CT-Spotlight: Aussitzen ist auch keine Lösung
Die deutsche Industrie wartet auf bessere Zeiten – und verpasst die Gegenwart. Irgendwas ist immer, darum sind Mut und Ideen gefragt, um die chronische Unsicherheit der vernetzten Welt in Fortschritt zu verwandeln.
(Bild: Diane Diederich – stock.adobe.com)
„Für die Zukunft dieses Landes sehe ich schwarz.“ Ein fiktives Zitat, das sowohl jemand von der CDU nach den Kommunalwahlen in NRW gesagt haben könnte als auch der Geschäftsführer eines deutschen Chemiekonzerns. Dabei hatten wir uns doch murrend darauf geeinigt, dass zukünftig eher grüne Lösungen notwendig sind. Grün wie grüner Ammoniak oder grüner Wasserstoff oder erneuerbare Energie. Aber obwohl diverse solcher Projekte angekündigt sind, ist dafür nur selten schon die finale Investitionsentscheidung getroffen. Die Entscheider kommen nicht aus dem Quark – oder wollen es vielmehr nicht, denn eine Entscheidung zu treffen, ist mit dem Risiko verbunden, falsch zu liegen und sich unbeliebt zu machen. Bei ewigem Zaudern hingegen kann man sich hinter dem Einwand verstecken, besonders verantwortungsvoll zu sein, indem man versucht jegliche Unwägbarkeit – der Definition zum Trotz – abzuwägen.
Warten auf Godot
Aber im Volksmund heißt es nicht umsonst: „Irgendwas ist immer.“ Eine der negativen Konsequenzen der globalisierten Welt ist, dass der sprichwörtliche Sack Reis, der in China umfällt, nun doch Auswirkungen auf uns in Deutschland haben kann.

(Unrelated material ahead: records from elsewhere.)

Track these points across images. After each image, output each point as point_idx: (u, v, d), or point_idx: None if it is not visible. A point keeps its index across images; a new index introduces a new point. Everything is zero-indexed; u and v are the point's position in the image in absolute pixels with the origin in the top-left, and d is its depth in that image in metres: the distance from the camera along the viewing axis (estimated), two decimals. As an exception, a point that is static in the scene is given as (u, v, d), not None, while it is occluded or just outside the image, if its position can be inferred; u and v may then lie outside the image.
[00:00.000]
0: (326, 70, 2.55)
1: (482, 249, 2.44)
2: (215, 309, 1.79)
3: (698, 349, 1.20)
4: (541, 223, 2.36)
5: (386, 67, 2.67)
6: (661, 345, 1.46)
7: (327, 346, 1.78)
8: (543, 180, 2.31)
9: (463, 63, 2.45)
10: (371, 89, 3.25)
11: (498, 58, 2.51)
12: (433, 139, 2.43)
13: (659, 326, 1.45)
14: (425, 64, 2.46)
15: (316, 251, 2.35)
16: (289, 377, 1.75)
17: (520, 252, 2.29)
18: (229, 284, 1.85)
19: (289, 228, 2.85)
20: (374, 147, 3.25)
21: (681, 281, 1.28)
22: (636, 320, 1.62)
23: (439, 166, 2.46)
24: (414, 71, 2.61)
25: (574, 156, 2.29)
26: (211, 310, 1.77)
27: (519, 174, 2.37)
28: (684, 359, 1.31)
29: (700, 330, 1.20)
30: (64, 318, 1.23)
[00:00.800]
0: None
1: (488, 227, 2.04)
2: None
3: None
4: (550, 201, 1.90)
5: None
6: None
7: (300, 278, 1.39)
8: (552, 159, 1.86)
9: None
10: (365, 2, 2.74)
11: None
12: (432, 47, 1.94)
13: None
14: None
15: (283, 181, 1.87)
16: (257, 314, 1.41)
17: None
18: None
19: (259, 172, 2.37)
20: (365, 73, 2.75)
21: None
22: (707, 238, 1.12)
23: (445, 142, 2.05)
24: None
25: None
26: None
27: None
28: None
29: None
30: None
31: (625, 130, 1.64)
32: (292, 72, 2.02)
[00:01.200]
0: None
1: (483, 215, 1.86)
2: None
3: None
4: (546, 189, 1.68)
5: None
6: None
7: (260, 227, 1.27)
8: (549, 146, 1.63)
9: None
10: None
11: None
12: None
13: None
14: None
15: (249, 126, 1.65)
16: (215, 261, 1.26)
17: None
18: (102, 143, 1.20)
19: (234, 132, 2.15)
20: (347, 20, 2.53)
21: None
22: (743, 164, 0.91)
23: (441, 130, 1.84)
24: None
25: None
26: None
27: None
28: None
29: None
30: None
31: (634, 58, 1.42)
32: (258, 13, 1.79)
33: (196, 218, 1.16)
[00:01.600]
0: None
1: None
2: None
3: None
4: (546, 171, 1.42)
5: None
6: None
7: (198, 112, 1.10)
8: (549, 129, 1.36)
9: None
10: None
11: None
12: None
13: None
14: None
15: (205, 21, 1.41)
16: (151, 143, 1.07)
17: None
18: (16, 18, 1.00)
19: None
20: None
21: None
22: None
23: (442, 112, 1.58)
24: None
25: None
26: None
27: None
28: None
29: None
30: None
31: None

In einer so vernetzten Welt passieren diverse Ereignisse parallel, die sich wiederum auf die Industrie hierzulande auswirken. Irgendwo anders werden immer bessere Bedingungen sein, irgendein Extremereignis wie Krieg oder eine blockierte Meerenge werden sich auf Lieferketten auswirken und irgendwo werden Personen in Machtpositionen sein, von denen selbst der kühnste Politthriller-Autor sich nicht hätte ausmalen können, diese dort hineinzuschreiben.
Macht man Entscheidungen also davon abhängig, kommt man zu nichts. Denn die guten alten Zeiten werden nicht zurückkommen, egal wie oft und lang darüber diskutiert wird, wie viel vorhersagbarer, einfacher und profitabler es war. Nimmt man diese Tatsache als gegeben an, kann man sich sagen, wenn ich die Situation nicht ändern kann, kann ich stattdessen meine Energie in Ideen fließen lassen, wie ich mit der Lage umgehe. Deutschland war mal das Land der Dichter und Denker, aktuell ist es eher das Land der Abwartenden.